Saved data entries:
────────────────────

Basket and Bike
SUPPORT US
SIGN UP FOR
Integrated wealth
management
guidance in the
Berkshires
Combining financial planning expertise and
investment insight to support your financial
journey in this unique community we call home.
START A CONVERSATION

────────────────────

#### WORK TASK:
Print every line of the records above word for word.

#### OUTPUT BELOW:
Basket and Bike
SUPPORT US
SIGN UP FOR
Integrated wealth
management
guidance in the
Berkshires
Combining financial planning expertise and
investment insight to support your financial
journey in this unique community we call home.
START A CONVERSATION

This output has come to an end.